Please replace the username, password, and host in the command above.

  • catalog_name: The name of the data catalog. The default name is internal. You can view the created data catalog through the SHOW CATALOGS command. For more information, see Multi Catalog.
  • database_name: Enter database name.
  • username: Enter user name.

Connect to Doris

  1. Log in to TapData Platform.

  2. In the left navigation panel, click Connections.

  3. On the right side of the page, click Create.

  4. In the pop-up dialog, search for and select Doris.

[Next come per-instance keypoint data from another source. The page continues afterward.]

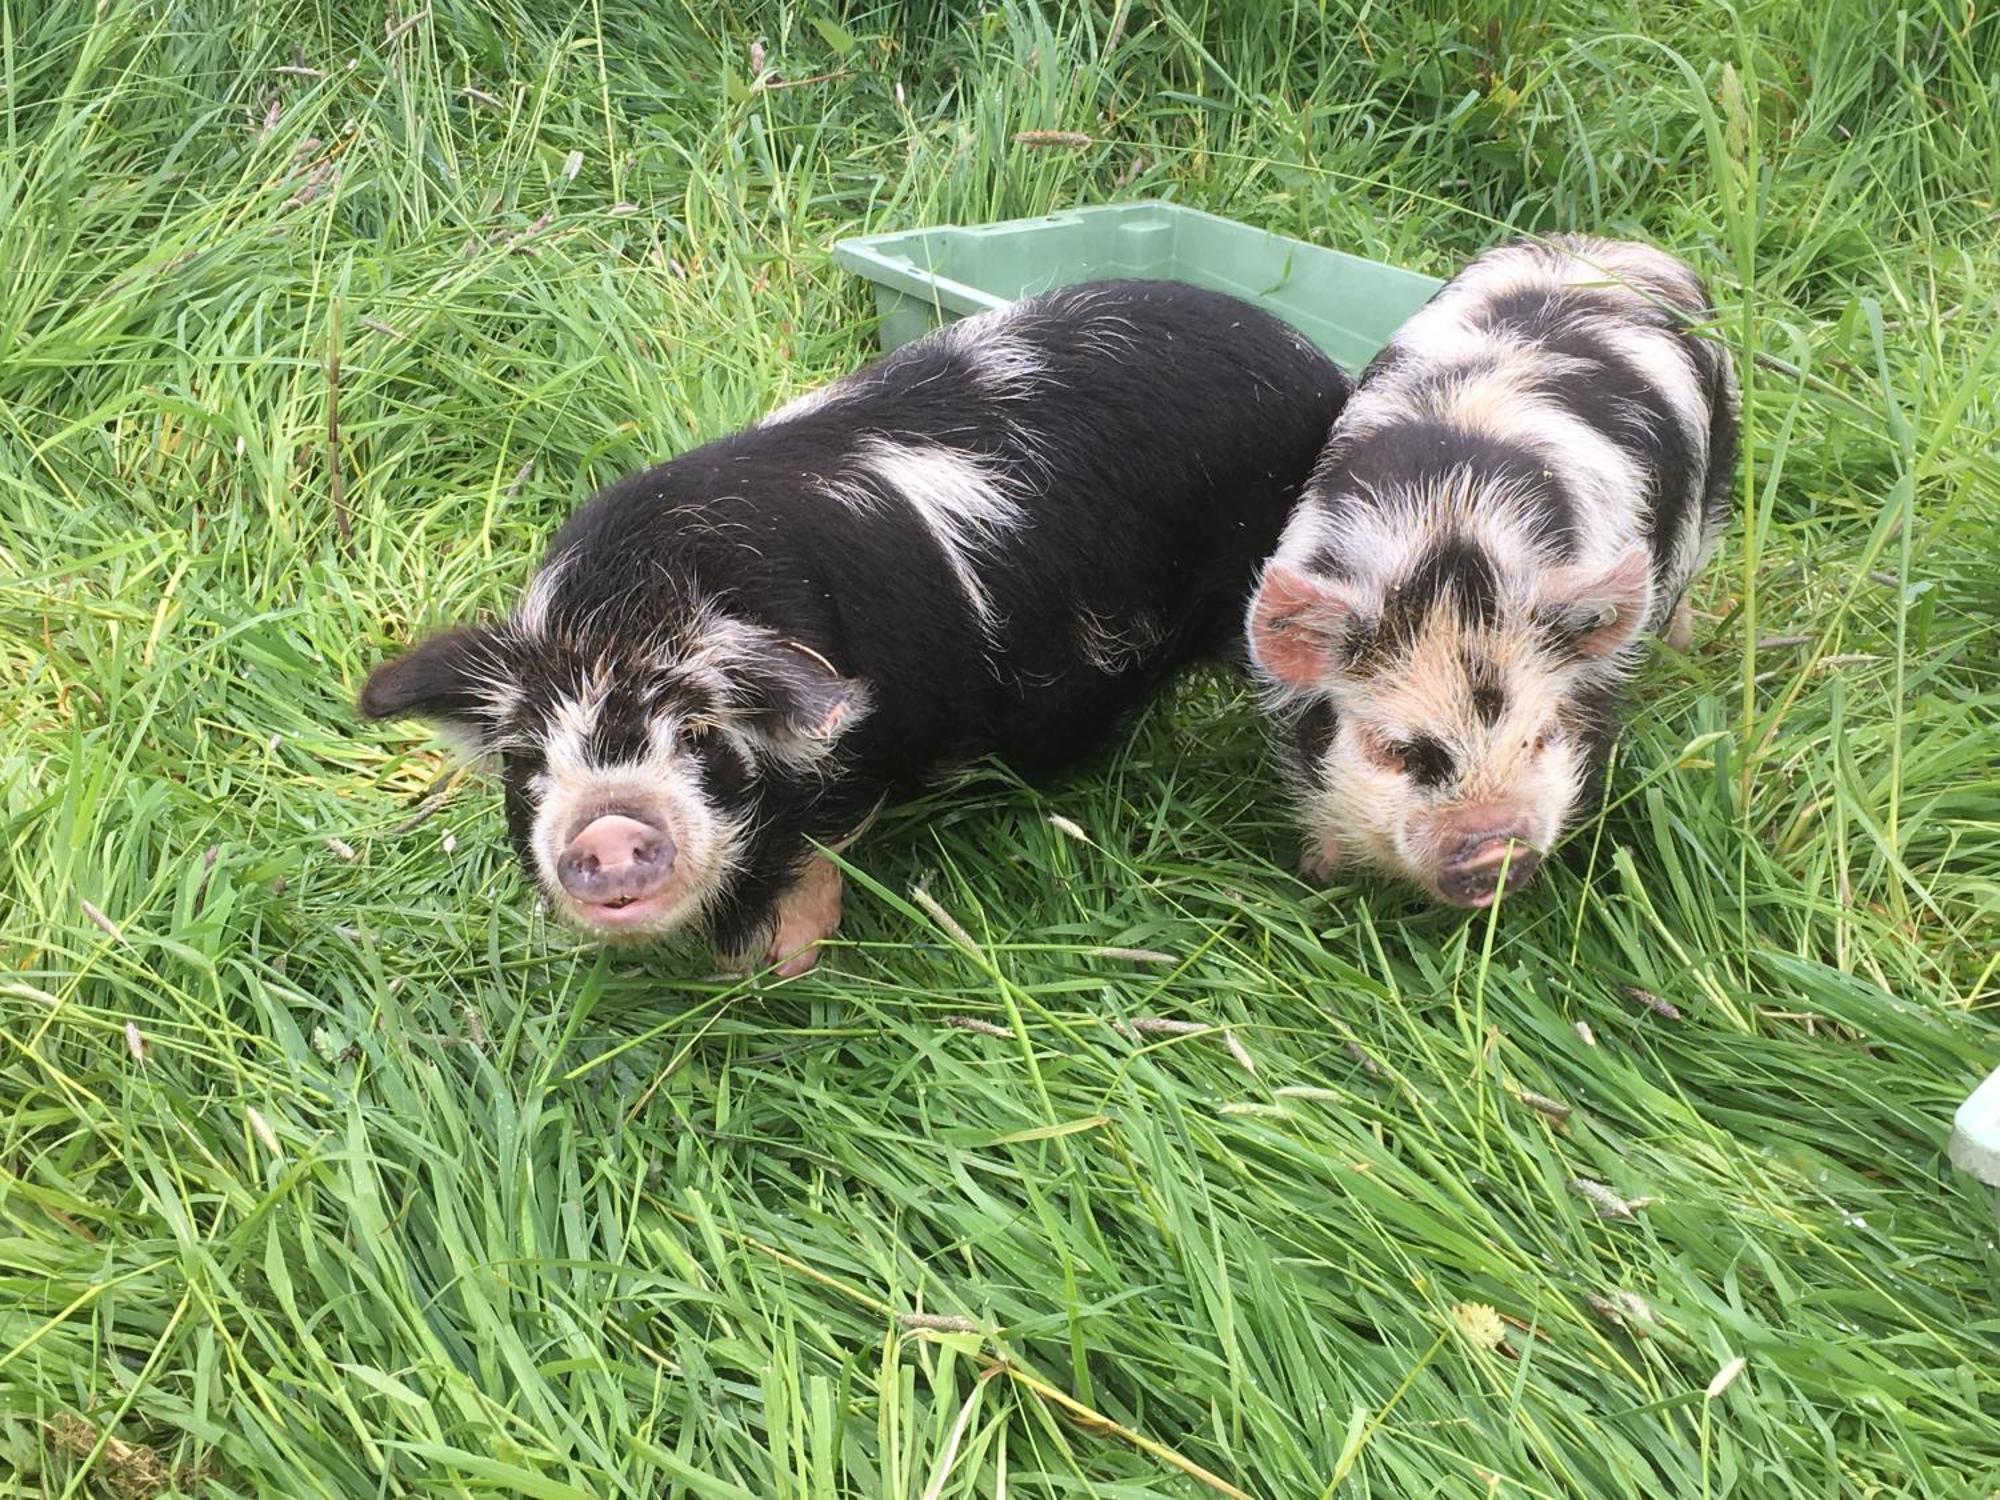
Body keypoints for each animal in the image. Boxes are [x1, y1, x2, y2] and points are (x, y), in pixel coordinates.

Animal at [368, 284, 1352, 980]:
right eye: (525, 760)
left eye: (698, 734)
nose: (607, 826)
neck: (632, 609)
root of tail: (1318, 368)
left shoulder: (855, 756)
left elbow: (811, 856)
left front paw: (773, 973)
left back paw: (1320, 867)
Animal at [1248, 235, 1736, 912]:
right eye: (1396, 751)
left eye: (1539, 737)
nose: (1494, 848)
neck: (1452, 534)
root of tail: (1622, 245)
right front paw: (1318, 875)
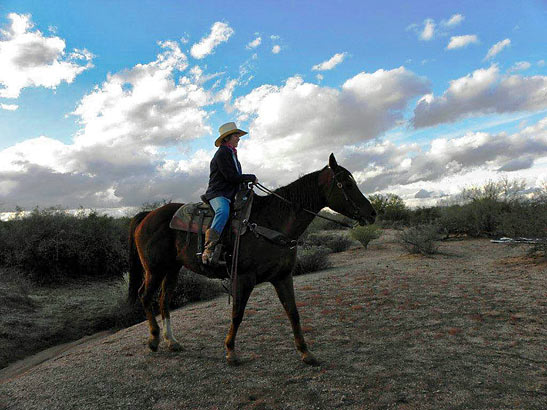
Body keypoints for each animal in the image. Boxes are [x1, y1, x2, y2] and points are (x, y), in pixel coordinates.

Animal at [128, 154, 376, 366]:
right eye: (347, 184)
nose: (372, 214)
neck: (272, 222)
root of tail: (147, 215)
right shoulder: (244, 278)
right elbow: (237, 314)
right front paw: (231, 351)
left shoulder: (283, 277)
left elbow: (293, 313)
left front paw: (306, 353)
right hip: (155, 269)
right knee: (145, 296)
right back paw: (153, 340)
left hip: (172, 269)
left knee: (164, 300)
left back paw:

  5. On the page you are redirected to, follow the instructions below to fill in the connection information for Doris.

    Connect Doris

    • Basic Settings
      • Name: Fill in a unique name that has business significance.
      • Type: Doris is supported as a source or target database.
      • DB Address: The connection address of Doris.
      • Port: The query service port for Doris, the default port is 9030.
      • Enable HTTPS: Select whether to enable the certificate-free HTTPS connection feature.
      • HTTP/HTTPS Address: The HTTP protocol address of the FE service, including address and port(e.g. http://192.168.1.18:8040), the default port is 8030.
      • DB Name: database name, a connection corresponding to a database, if there are multiple databases, you need to create multiple connections.
      • User, Password: The database username and password.
    • Advanced Setting
      • Doris Catalog: The catalog of Doris, whose hierarchy is above the database. If you use the default catalog, you can leave it empty. For more information, see Multi-Catalog.
      • Other Connection String Parameters: Additionally connection parameters, empty by default.
      • Timezone: Defaults to the time zone used by the database, which you can also manually specify according to your business needs.
      • Agent Settings: Defaults to Platform automatic allocation, you can also manually specify an Agent.
      • Model Load Time: If there are less than 10,000 models in the data source, their information will be updated every hour. But if the number of models exceeds 10,000, the refresh will take place daily at the time you have specified.
      • Enable Heartbeat Table: This switch is supported when the connection type is set as the Source&Target or Source. TapData Cloud will generate a table named tapdata_heartbeat_table in the source database, which is used to monitor the source database connection and task health.
  6. Click Test Connection, and when passed, click Save.

    tip

    If the connection test fails, follow the prompts on the page to fix it.